In keeping with Fort Lauderdale principles,
all genome sequence data (including variant calls) is freely available
as the project progresses and can be downloaded via ftp from the 1000 genomes project webpage.
Human genome samples
Based on the overall goals for the project, the samples will be chosen to provide power in populations where association studies
for common diseases are being carried out. Furthermore, the samples do
not need to have medical or phenotype information since the proposed
catalogue will be a basic resource on human variation.
For the pilot studies human genome samples from the HapMap collection will be sequenced. It will be useful to focus on samples that have additional data available (such as ENCODE sequence, genome-wide genotypes, fosmid-end sequence, structural variation assays, and gene expression) to be able to compare the results with those from other projects.

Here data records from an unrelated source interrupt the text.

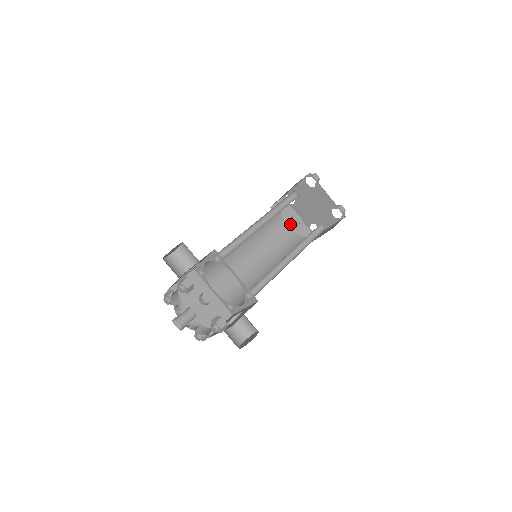
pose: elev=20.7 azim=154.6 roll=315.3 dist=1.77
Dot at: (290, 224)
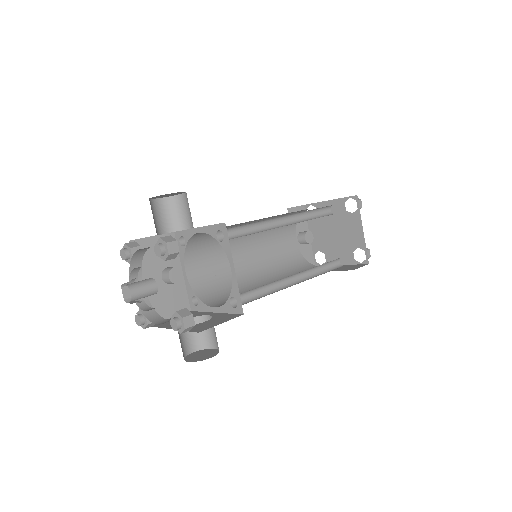
Dot at: (298, 239)
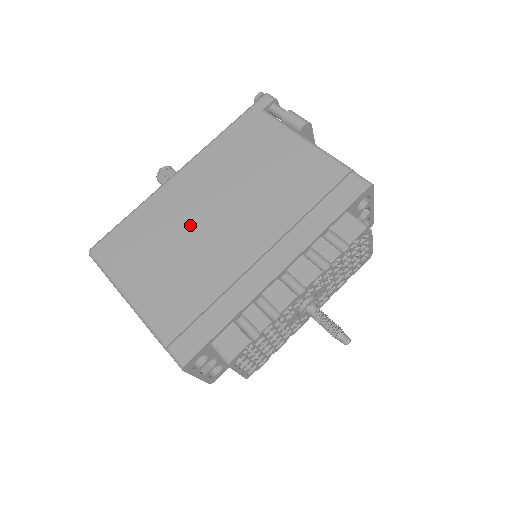
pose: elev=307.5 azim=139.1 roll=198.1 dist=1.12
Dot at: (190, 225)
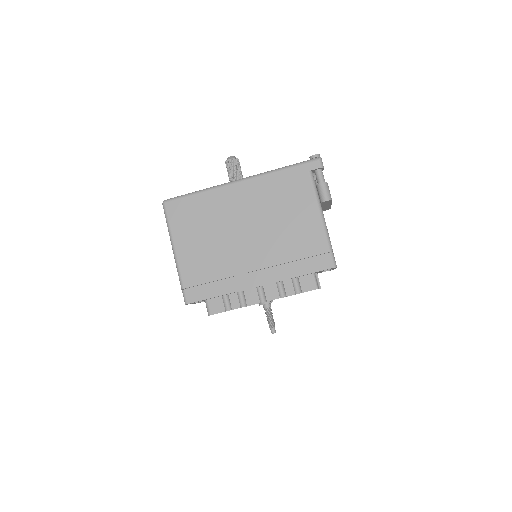
Dot at: (227, 225)
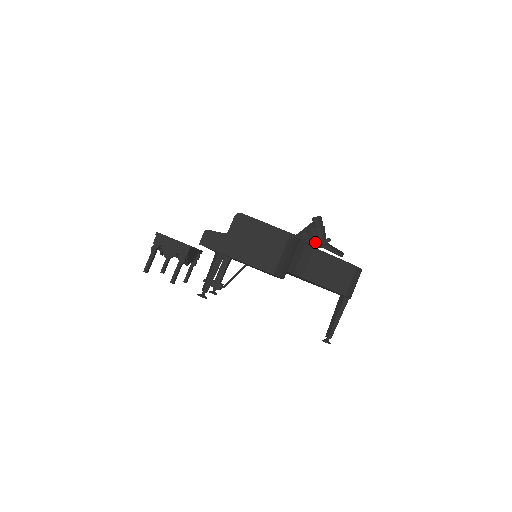
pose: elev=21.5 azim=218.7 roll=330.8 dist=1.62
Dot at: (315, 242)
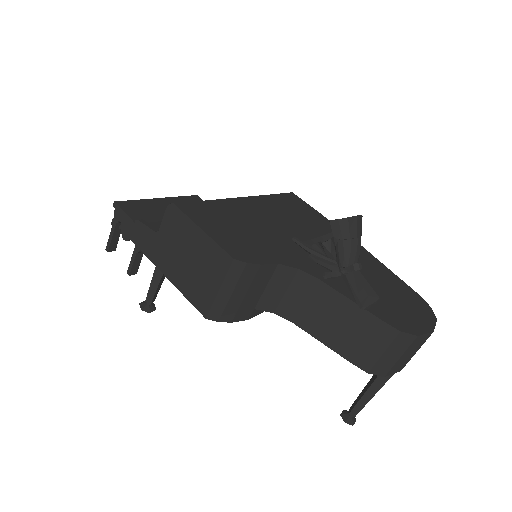
Dot at: (328, 265)
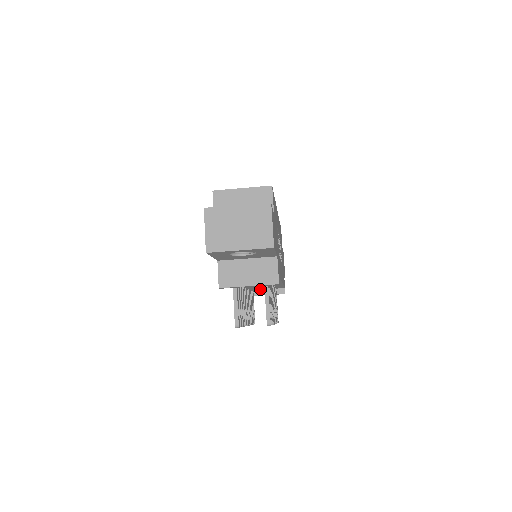
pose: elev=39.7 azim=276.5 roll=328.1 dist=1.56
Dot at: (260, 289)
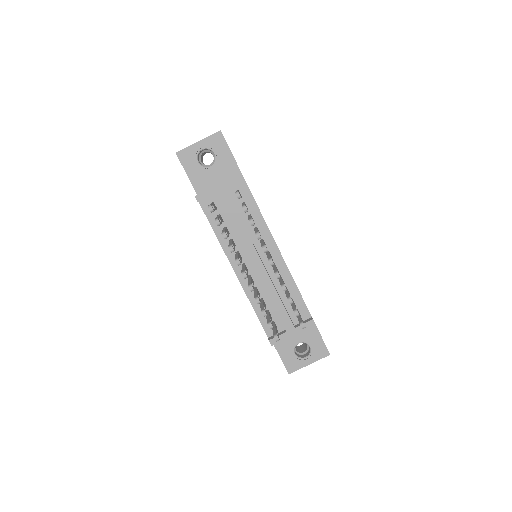
Dot at: (249, 236)
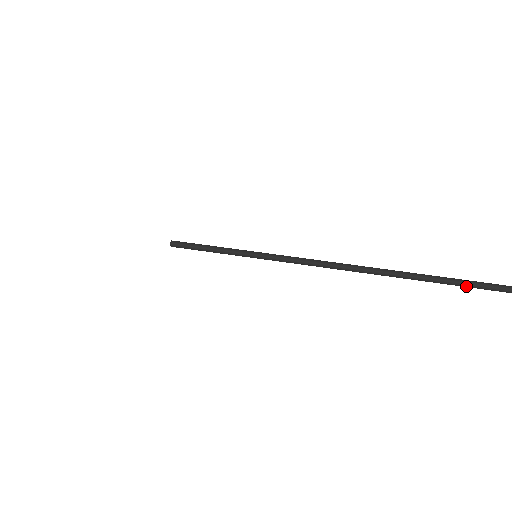
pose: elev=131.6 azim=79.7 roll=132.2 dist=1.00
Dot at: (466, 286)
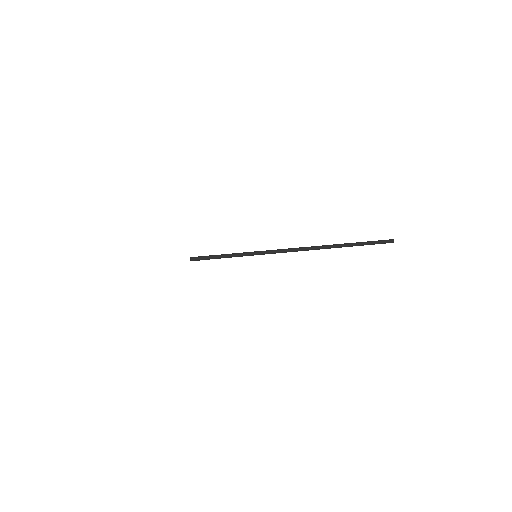
Dot at: occluded
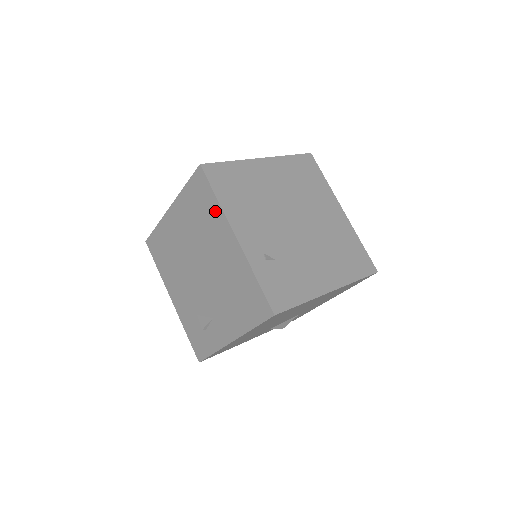
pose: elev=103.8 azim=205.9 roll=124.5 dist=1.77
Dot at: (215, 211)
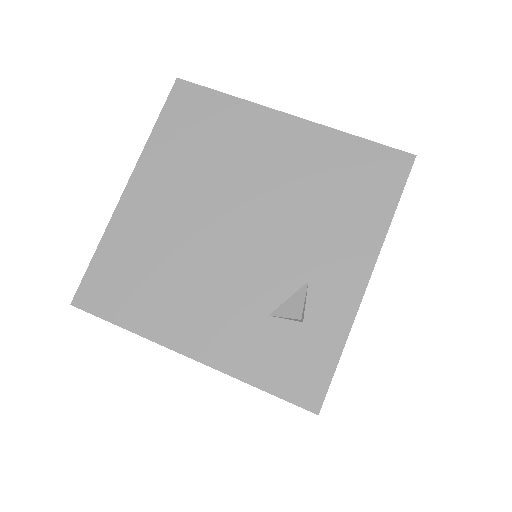
Dot at: (235, 113)
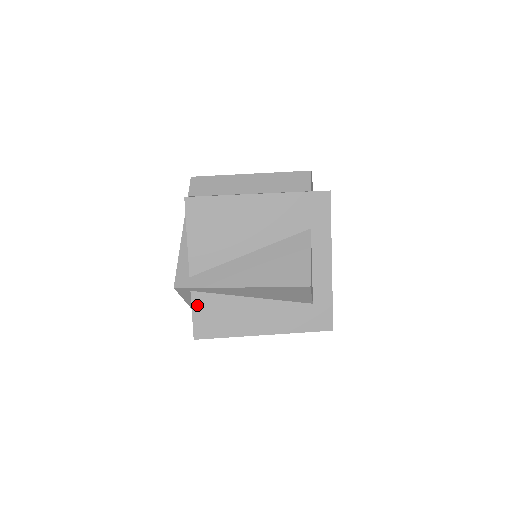
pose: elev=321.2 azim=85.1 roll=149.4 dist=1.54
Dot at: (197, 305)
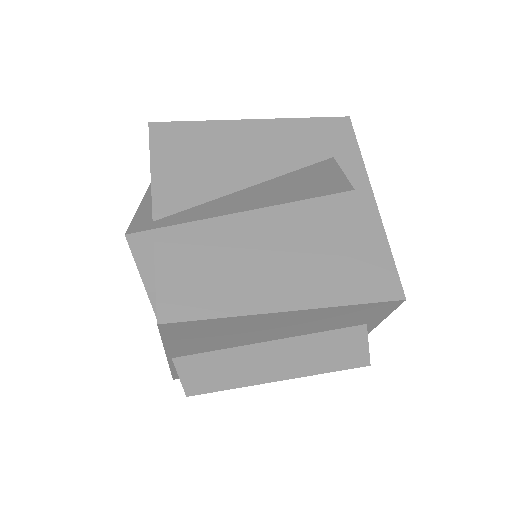
Dot at: (164, 264)
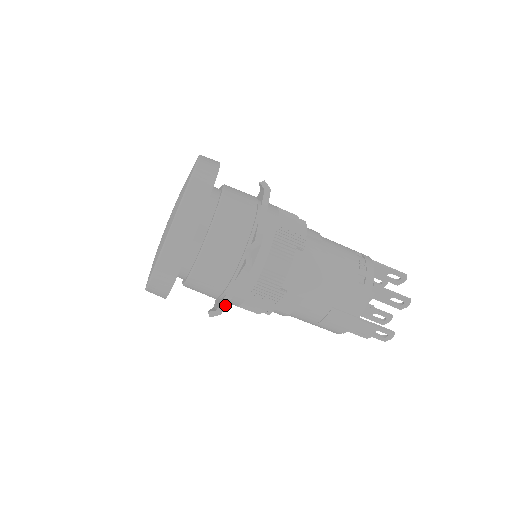
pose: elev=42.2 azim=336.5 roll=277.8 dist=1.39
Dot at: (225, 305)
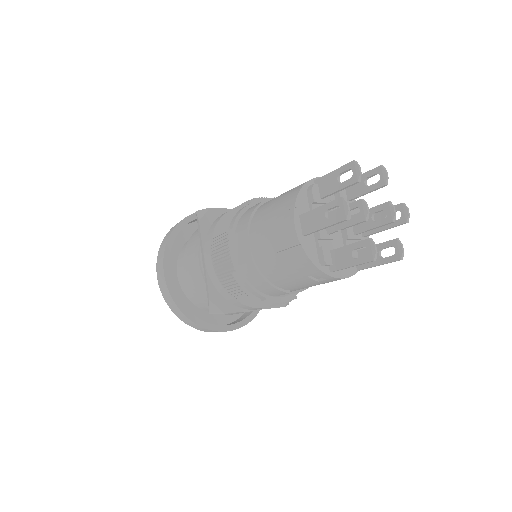
Dot at: (207, 284)
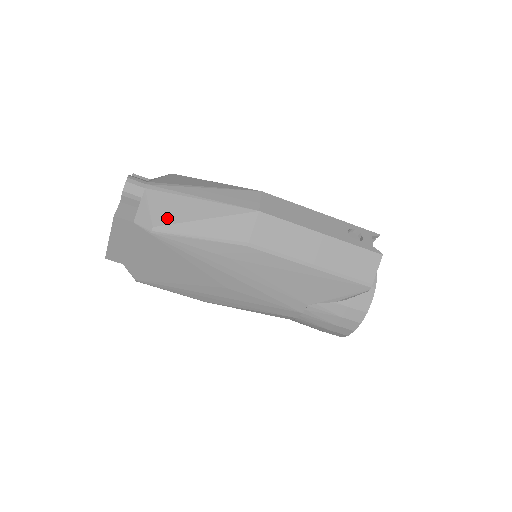
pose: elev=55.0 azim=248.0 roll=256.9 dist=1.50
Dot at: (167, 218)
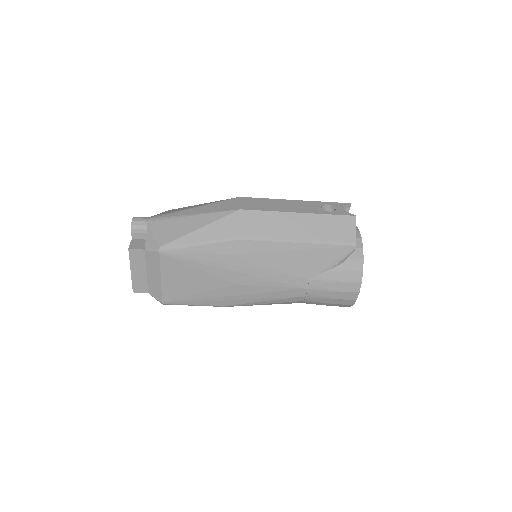
Dot at: (169, 237)
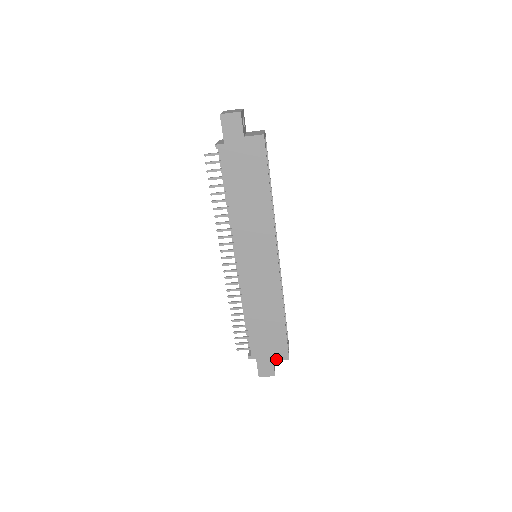
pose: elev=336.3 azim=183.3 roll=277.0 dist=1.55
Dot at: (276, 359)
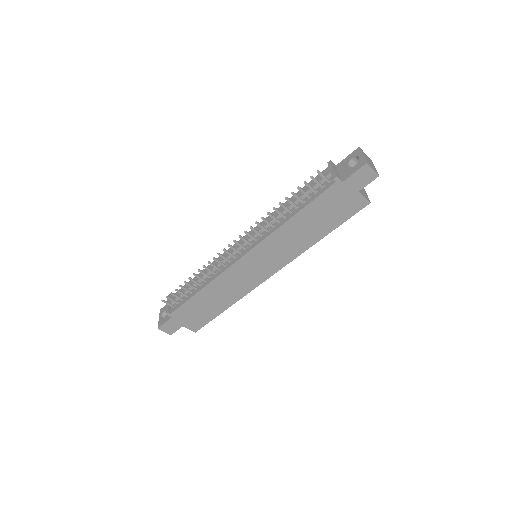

Complying with extensive ethical procedures, the 1000 Genomes
Project will then use samples from volunteer donors. The following
populations will be included in the study: Yoruba in Ibadan (YRI), Nigeria; Japanese in Tokyo (JPT); Chinese in Beijing (CHB); Utah residents with ancestry from northern and western Europe (CEU); Luhya in Webuye, Kenya (LWK); Maasai in Kinyawa, Kenya (MKK); Toscani in Italy (TSI); Peruvians in Lima, Peru (PEL); Gujarati Indians in Houston (GIH); Chinese in metropolitan Denver (CHD); people of Mexican ancestry in Los Angeles (MXL); and people of African ancestry in the southwestern United States (ASW).
Community meeting
Data
generated by the 1000 Genomes Project is widely used by the genetics
community, making the first 1000 Genomes Project one of the most cited
papers in biology.
To support this user community, the project held a community analysis
meeting in July 2012 that included talks highlighting key project
discoveries, their impact on population genetics and human disease
studies, and summaries of other large scale sequencing studies.
Project findings
Pilot phase
The pilot phase consisted of three projects:
- low-coverage whole-genome sequencing of 179 individuals from 4 populations
- high-coverage sequencing of 2 trios (mother-father-child)
- exon-targeted sequencing of 697 individuals from 7 populations
It was found that on average, each person carries around 250-300
loss-of-function variants in annotated genes and 50-100 variants
previously implicated in inherited disorders. Based on the two trios, it
is estimated that the rate of de novo germline mutation is
approximately 10−8 per base per generation.